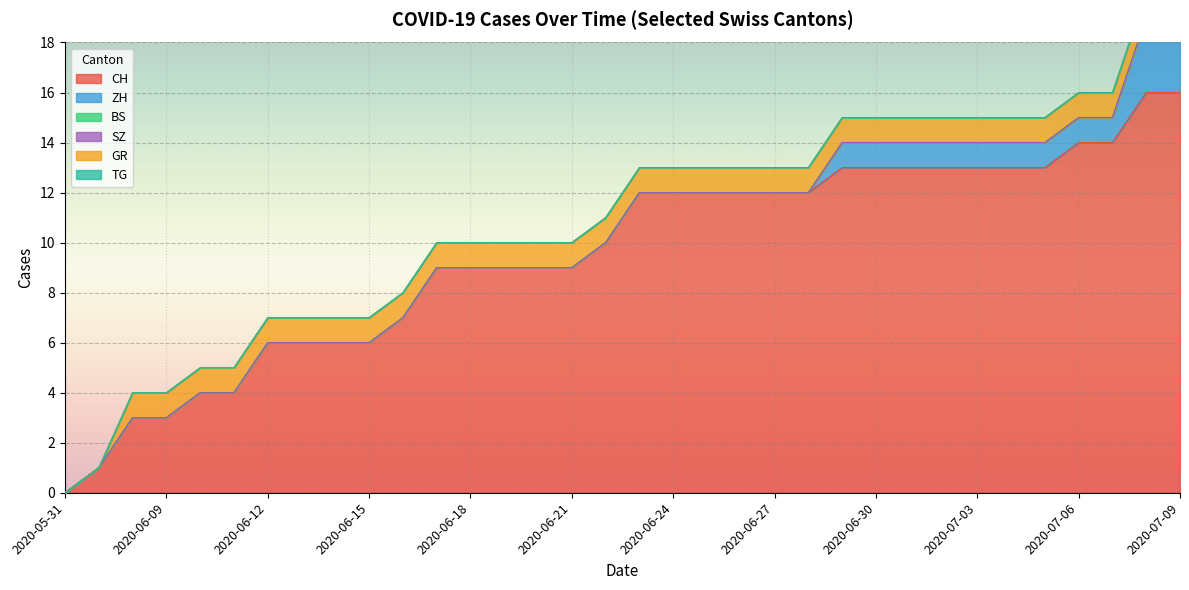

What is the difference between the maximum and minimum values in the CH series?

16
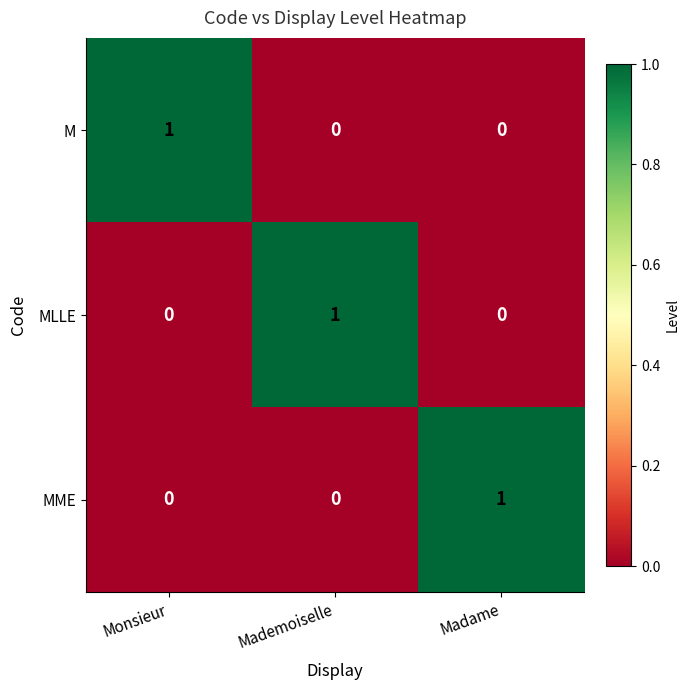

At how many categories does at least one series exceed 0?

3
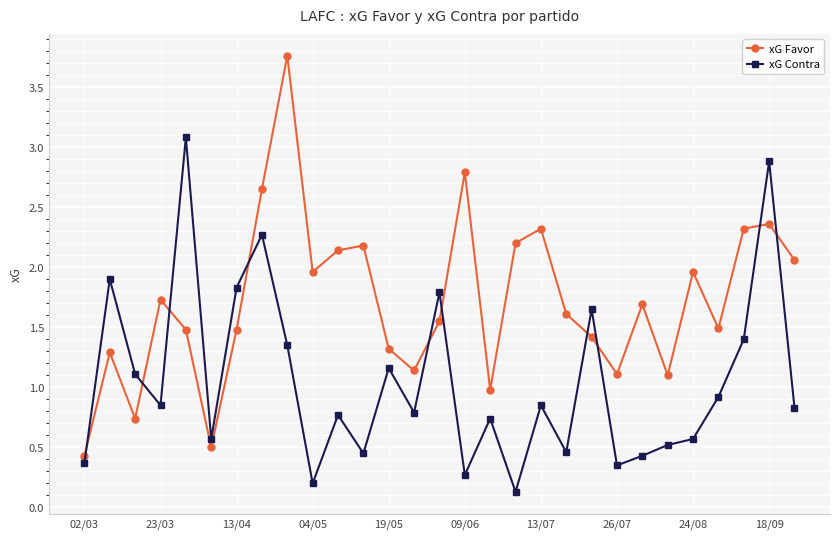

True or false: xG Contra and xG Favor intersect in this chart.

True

WORK TASK
List every line in the items above that contains the string "series", treating uppercase and lowercase as different.

FINISHED TASK
What is the difference between the maximum and minimum values in the CH series?
At how many categories does at least one series exceed 0?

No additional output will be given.